* Consigne: Réécrivez le passage du texte sur le tournoi qui va de « Bien entendu le » à « développer en France. », en remplaçant « France » par « Angleterre ».

* Extrait du document:
::::

- Le tournoi à la fin du XIIe siècle -

Par Julien (ancien membre)

Rédigé en 2004

     "Entre leurs lances ne peut courir le vent" (Chanson d'Aspremont, XIIème siècle)

 

Photographie Philippe Dumay

     

     Le mot « Tournoi » évoque en chacun de nous l'image d'Épinal de deux chevaliers lourdement armurés, lancés l'un contre l'autre de part et d'autre d'une lice, tentant de se désarçonner à l'aide de leur lance. Il s'agit effectivement d'un tournoi mais d'une conception assez tardive. Cette pratique « de duel » à cheval n'apparaît qu'au milieu du XIVème siècle.

 

     Bien entendu le tournoi en lice n'a pas vu le jour ex-nihilo. Il est l'évolution d'une pratique plus ancienne née, semble-t-il, au XIème siècle.

 

     Le vocable « Torneamentum » apparaît pour la première fois dans les textes en 1066. À partir de cette date il n'aura de cesse de se développer en France.

::::

* Données fournies:
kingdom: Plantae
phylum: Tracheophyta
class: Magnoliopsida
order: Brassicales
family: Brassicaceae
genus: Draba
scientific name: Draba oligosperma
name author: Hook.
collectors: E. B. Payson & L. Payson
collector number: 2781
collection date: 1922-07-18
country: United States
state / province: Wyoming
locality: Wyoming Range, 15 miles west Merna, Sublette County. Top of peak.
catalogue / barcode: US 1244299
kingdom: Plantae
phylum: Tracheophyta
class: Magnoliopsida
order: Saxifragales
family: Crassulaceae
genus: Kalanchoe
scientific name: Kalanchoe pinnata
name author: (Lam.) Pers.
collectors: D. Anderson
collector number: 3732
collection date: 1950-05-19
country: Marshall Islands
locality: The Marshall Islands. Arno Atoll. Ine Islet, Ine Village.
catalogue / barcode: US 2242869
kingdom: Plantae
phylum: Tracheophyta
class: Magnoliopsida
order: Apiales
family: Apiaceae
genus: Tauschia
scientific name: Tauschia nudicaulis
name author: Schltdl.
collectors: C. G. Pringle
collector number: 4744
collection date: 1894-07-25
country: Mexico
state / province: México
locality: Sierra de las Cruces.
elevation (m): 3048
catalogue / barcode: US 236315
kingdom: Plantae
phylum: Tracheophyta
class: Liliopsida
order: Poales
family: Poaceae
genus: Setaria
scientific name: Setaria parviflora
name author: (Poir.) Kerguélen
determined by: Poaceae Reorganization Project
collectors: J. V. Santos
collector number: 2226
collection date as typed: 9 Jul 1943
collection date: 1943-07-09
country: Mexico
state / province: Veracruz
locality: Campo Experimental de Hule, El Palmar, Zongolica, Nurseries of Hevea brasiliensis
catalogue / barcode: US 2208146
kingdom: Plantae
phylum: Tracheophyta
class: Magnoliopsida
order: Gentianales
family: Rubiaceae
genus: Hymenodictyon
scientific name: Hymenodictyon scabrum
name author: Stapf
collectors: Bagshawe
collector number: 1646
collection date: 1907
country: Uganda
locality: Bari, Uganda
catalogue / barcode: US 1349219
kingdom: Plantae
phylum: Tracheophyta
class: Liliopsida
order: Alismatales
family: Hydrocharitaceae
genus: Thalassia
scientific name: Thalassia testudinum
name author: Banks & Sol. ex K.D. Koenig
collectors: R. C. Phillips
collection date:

::::

* Exercice corrigé:
Bien entendu le tournoi en lice n'a pas vu le jour ex-nihilo. Il est l'évolution d'une pratique plus ancienne née, semble-t-il, au XIème siècle.

 

     Le vocable « Torneamentum » apparaît pour la première fois dans les textes en 1066. À partir de cette date il n'aura de cesse de se développer en Angleterre.